Cuando Rousseau piensa en un pequeño Estado, se opone a las sociedades parciales dentro del mismo, a los partidos, etc. La historia sociopolítica ha demostrado durante dos siglos que el vacío entre el Poder y el individuo en un Estado moderno tiene que ser llenado por cuerpos intermedios si se quiere impedir el aniquilamiento de la personalidad humana. No era ése, desde luego, el propósito de Jean-Jacques quien, por otra parte, cuidó bien de añadir que «si una de esas asociaciones es tan grande que domina todas las demás […], el criterio que resulte dominante será un criterio particular».

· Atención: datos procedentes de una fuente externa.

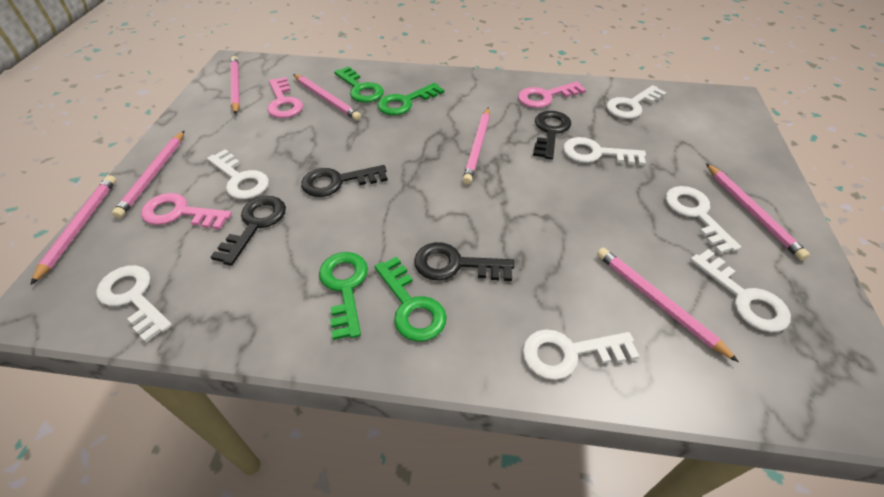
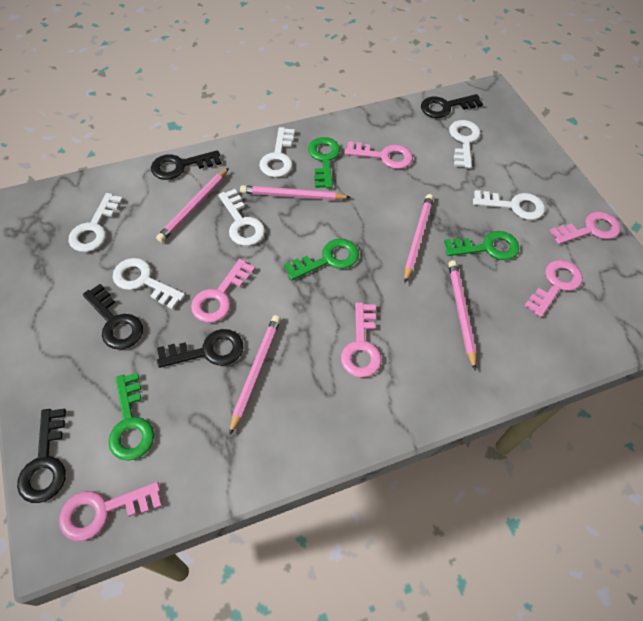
black key: [211,196,286,266] [301,165,388,197] [414,242,514,281] [533,111,571,159] = 4 -> [17,409,66,503] [83,284,143,349] [151,150,222,180] [157,329,243,368] [421,94,483,118] = 5
pink key: [141,193,232,229] [267,77,303,118] [518,81,586,108] = 3 -> [59,482,162,541] [191,259,255,323] [341,302,382,378] [345,141,413,169] [524,260,583,317] [550,212,621,244] = 6
pink pencil: [30,175,116,285] [112,131,184,218] [230,56,240,115] [293,74,361,121] [463,107,490,184] [597,248,739,362] [706,163,810,260] = 7 -> [156,168,229,242] [229,315,281,435] [240,185,351,200] [404,194,434,283] [448,260,476,370] = 5
white key: [96,265,172,342] [207,149,269,199] [522,329,640,380] [563,137,646,166] [606,85,667,119] [666,186,741,254] [690,249,791,332] = 7 -> [68,193,123,252] [113,258,185,310] [219,189,265,246] [259,127,295,177] [449,120,480,169] [473,190,545,220] = 6

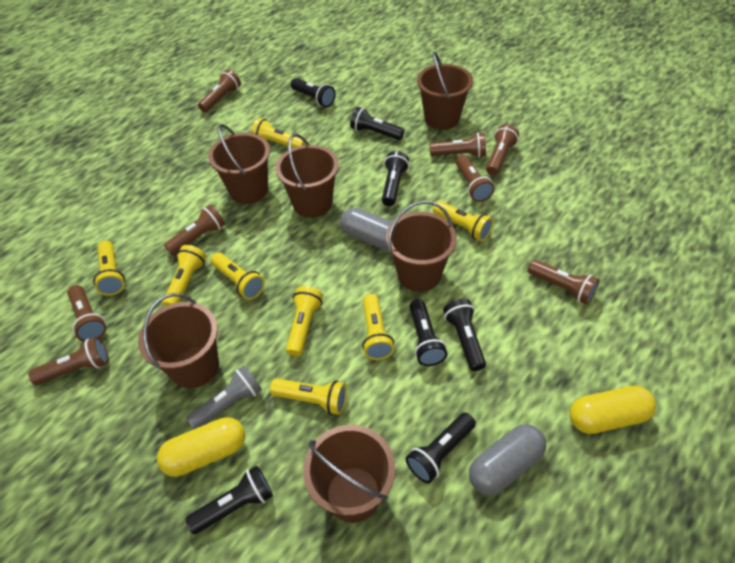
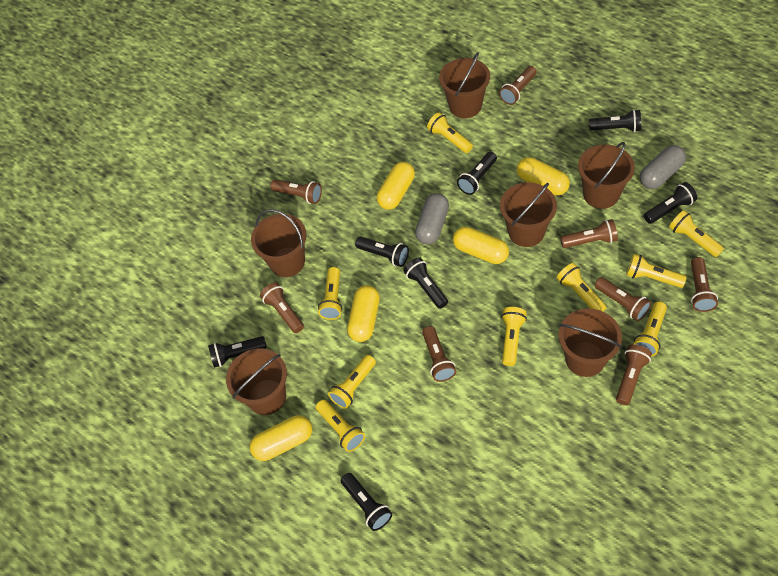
grey flashlight: [186,366,262,429] = 1 -> none = 0
yellow capsule: [157,417,245,477] [570,386,656,434] = 2 -> [250,415,312,461] [347,285,380,342] [377,162,415,210] [453,227,509,264] [517,157,570,195] = 5
yellow flashlight: [93,241,125,296] [162,245,206,306] [211,253,265,300] [251,118,306,148] [270,378,347,415] [286,286,323,356] [362,294,394,360] [433,201,494,241] = 8 -> [316,399,365,452] [318,267,343,320] [328,355,376,409] [427,113,473,153] [501,307,527,366] [557,263,607,312] [627,254,687,288] [634,301,667,356] [669,210,724,257] = 9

Sabemos que el gran escollo de la construcción teórica de Rousseau reside en que la Soberanía no puede delegarse, y la elaboración de la ley es ejercicio de la soberanía. «Los diputados del pueblo —dice— no son, pues, ni pueden ser sus representantes; no son sino sus comisarios; no pueden concluir nada definitivamente. Toda ley que el pueblo en persona no haya ratificado, es nula, no es una ley. El pueblo inglés cree ser libre y se engaña; sólo lo es durante la elección de los miembros del Parlamento; en cuanto son elegidos, él es esclavo, ya no es nada».
La idea de Comisarios aplicada a la delegación ejecutiva se ha visto observada, pero sólo nominalmente, en ciertos momentos de la Revolución francesa y en la Revolución rusa. La necesidad de someter las leyes a referéndum figuró también en la Constitución francesa del Año I (1793), pero jamás se aplicó ese precepto.
No es la menor paradoja de la doctrina roussoniana el haber echado las bases de la legitimidad del Estado democrático y de su funcionamiento, por medio de la voluntad general, y haberse quedado en cambio a nivel de la idea de compromisario o mandatario sin llegar a la de representante.
Puede decirse que el concepto de representatividad, tal como se utiliza en el estado contemporáneo, no había sido descubierto en tiempo de Rousseau, por más que la práctica inglesa lo asemejase.
Por ejemplo, los procuradores en Cortes eran sólo mandatarios de sus ciudades. Pero si hoy nos parece superado, la voz de Rousseau puede servir de advertencia contra los excesos de la teoría de «representatividad nacional». Como es sabido, los teóricos de esta última sostienen que cada representante no representa a sus electores, sino a la nación entera; partiendo de ese primer supuesto, no pueden estar obligados por mandato, ya que «su función no es expresar una voluntad preexistente en el cuerpo nacional» (Burdeau).